• **Text shown**:
=== Begin Enclosure ===

On 13/02/2025 6:03 pm, Colton Lewis wrote:
> If the PMU is partitioned, keep the driver out of the guest counter
> partition and only use the host counter partition. Partitioning is
> defined by the MDCR_EL2.HPMN register field and saved in
> cpu_pmu->hpmn. The range 0..HPMN-1 is accessible by EL1 and EL0 while
> HPMN..PMCR.N is reserved for EL2.
> 
> Define some macros that take HPMN as an argument and construct
> mutually exclusive bitmaps for testing which partition a particular
> counter is in. Note that despite their different position in the
> bitmap, the cycle and instruction counters are always in the guest
> partition.
> 
> Signed-off-by: Colton Lewis <coltonlewis@google.com>
> ---
>   arch/arm/include/asm/arm_pmuv3.h |  2 +
>   arch/arm64/include/asm/kvm_pmu.h |  5 +++
>   arch/arm64/kvm/pmu-part.c        | 16 +++++++
>   drivers/perf/arm_pmuv3.c         | 73 +++++++++++++++++++++++++++-----
>   include/linux/perf/arm_pmuv3.h   |  8 ++++
>   5 files changed, 94 insertions(+), 10 deletions(-)
> 
> diff --git a/arch/arm/include/asm/arm_pmuv3.h b/arch/arm/include/asm/arm_pmuv3.h
> index 2ec0e5e83fc9..dadd4ddf51af 100644
> --- a/arch/arm/include/asm/arm_pmuv3.h
> +++ b/arch/arm/include/asm/arm_pmuv3.h
> @@ -227,6 +227,8 @@ static inline bool kvm_set_pmuserenr(u64 val)

=== End Enclosure ===

• **Stored data**:
=== Begin Enclosure ===

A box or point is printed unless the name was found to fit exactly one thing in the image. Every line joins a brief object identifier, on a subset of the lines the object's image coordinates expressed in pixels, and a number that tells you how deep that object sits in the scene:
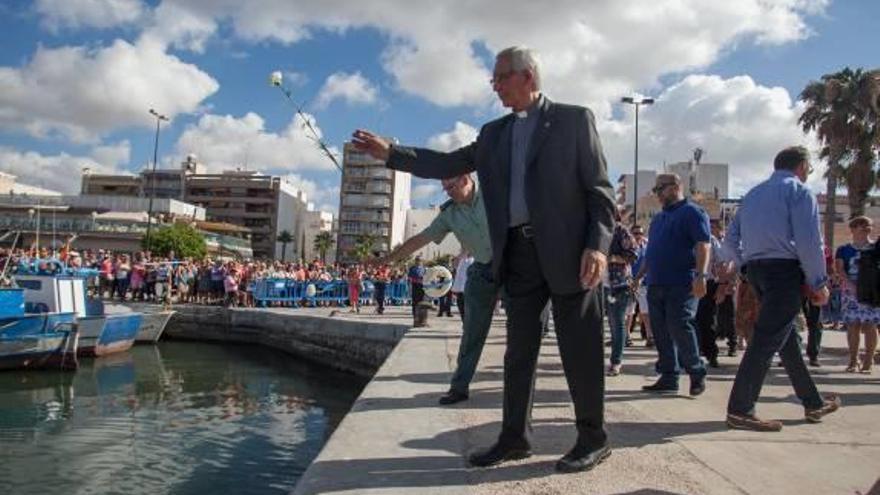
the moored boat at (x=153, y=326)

=== End Enclosure ===

• **Problems and tasks**:
1. In the PMU patch text, which register field defines the partitioning?
2. Write out the passage of the PMU patch text between "On 13/02/2025 6:03" and "reserved for EL2.", inclusive, switching "driver" to "module".

• **Responses in order**:
1. The MDCR_EL2.HPMN register field.

2.
On 13/02/2025 6:03 pm, Colton Lewis wrote:
> If the PMU is partitioned, keep the module out of the guest counter
> partition and only use the host counter partition. Partitioning is
> defined by the MDCR_EL2.HPMN register field and saved in
> cpu_pmu->hpmn. The range 0..HPMN-1 is accessible by EL1 and EL0 while
> HPMN..PMCR.N is reserved for EL2.